The measured performance data for the different database offerings are only meaningful for
- for the specific selected database configuration in the specified version
- for the specified cloud resources (VM + storage) and instances
- the exact workload described above created as a load on the database.
Since the workload does not reflect a real-world application, the database ranking data is not suitable for informed decision-making. Application-specific benchmark measurements are required for informed decision-making.
- Do not make decisions based on this database ranking!
- Do not generalize/extrapolate data for an assumption/decision!
- Measure yourself for your individual use case!
- Get database performance experts to help you!
benchANT does not warrant the accuracy or completeness of the performance ranking. This also applies to any claims made based on this data.
The database ranking was carried out completely independently by benchANT, without any influence from the providers. However, the given links "To the provider" are affiliate links for which benchANT receives a commission. By clicking on this link you support this Open-Data database ranking project!
This work is licensed under the international license Creative Commons 4.0 share Attribution NonCommercial ShareAlike 4.0. You are thus free to copy and redistribute ("share") or remix, transform and build upon ("adapt") the material, subject to the following conditions:
- Attribution/source attribution ("Name + Link").
- licensing of modified data under the same license ("Link")
- Non-commercial use only
For commercial use of the data contact us! Thank you very much!
Database Ranking - Motivation
"Data are the new Oil". Data and data processing is one of the central IT topics of the 2010s/2020s.
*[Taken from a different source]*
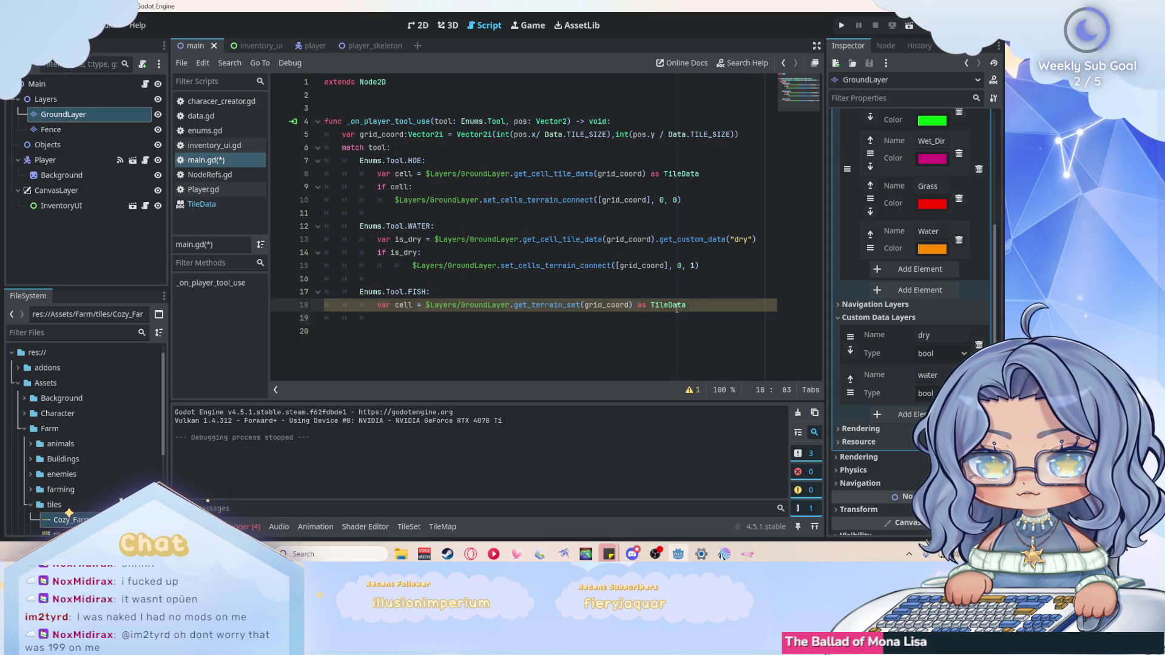
key(Return)
text(print)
Applications in the areas of IoT, Industry 4.0, machine learning, AI, eCommerce, social media, etc. generate and process huge amounts of data.
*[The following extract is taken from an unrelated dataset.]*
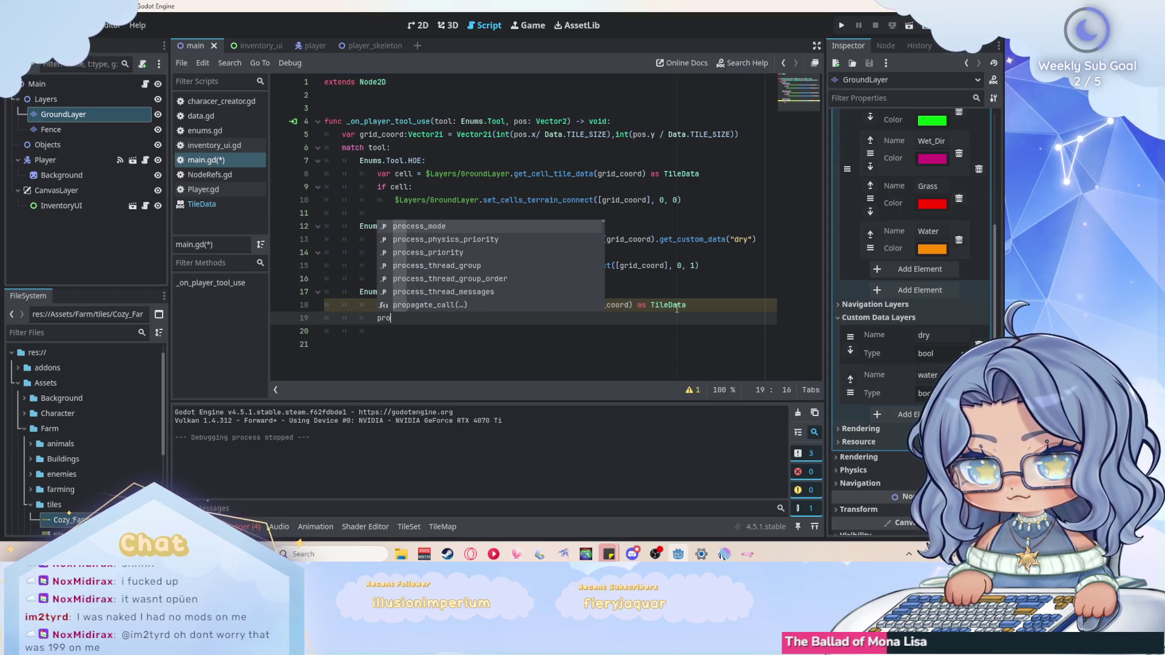
text((cell))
For this reason, there are now over 600 different database management systems with a wide variety of data structures and operating modes. Each database management system has its individual specialization and suitability here.
It is not about which database is the best or the most popular. It is about which database can provide the best performance in which scenario.
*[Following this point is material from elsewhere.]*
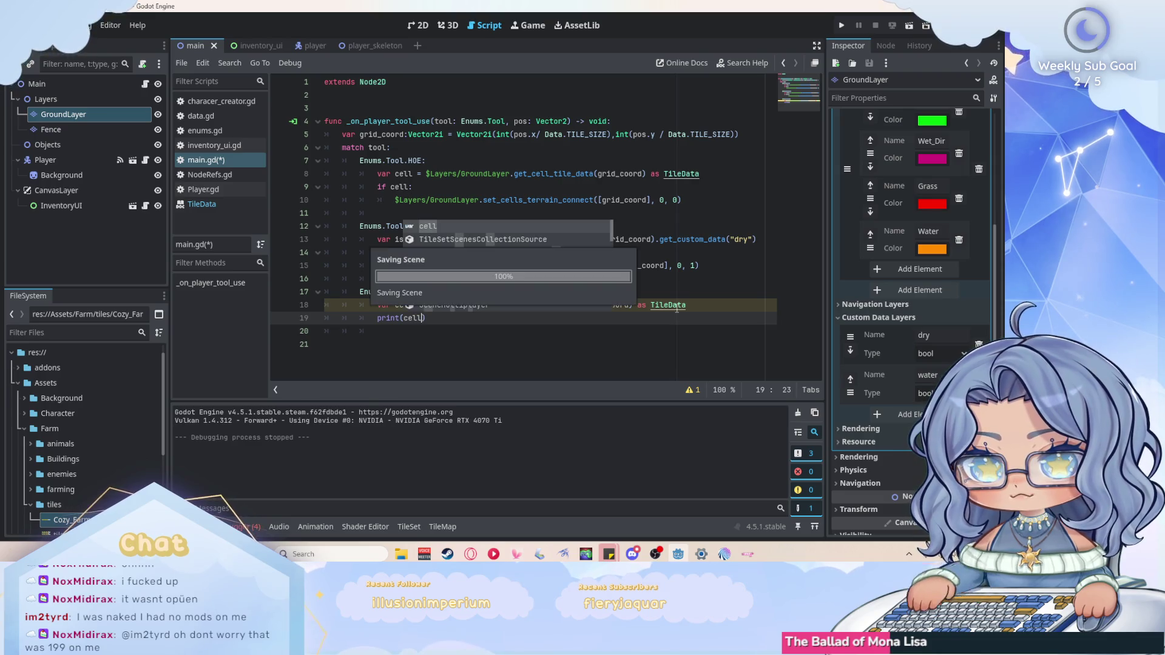
key(ctrl+s)
key(F5)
In our opinion, there is no best SQL database, or best NoSQL database. At most, there is a best-fit database for the specific use case at the chosen scale.
This database ranking is intended to show this differentiation and to increase the "awareness" for this topic.
Decisions should not be made solely on the basis of popularity, features and (especially not) data structures, but above all by including reliable data on performance and scalability.
Database performance problems, inefficient solutions and over-sized computing power ("Kill it with iron!") must be a thing of the past. In the future, IT applications must be properly scaled and equipped with the best possible technology in order to be efficient and competitive.
Dr. Daniel Seybold, the CTO of benchANT, has developed a multi-database, multi-cloud and multi-workload benchmarking tool during his PhD. This enables benchANT to automate the performance measurements for this database ranking, making it fast, efficient and reliable.
Typically, this tool is used to individually measure cloud database setups for customer-specific applications. This is the ideal approach to make informed decisions for cloud resources and database technologies.
This database ranking serves as a first orientation!
"Measure everything, assume nothing!"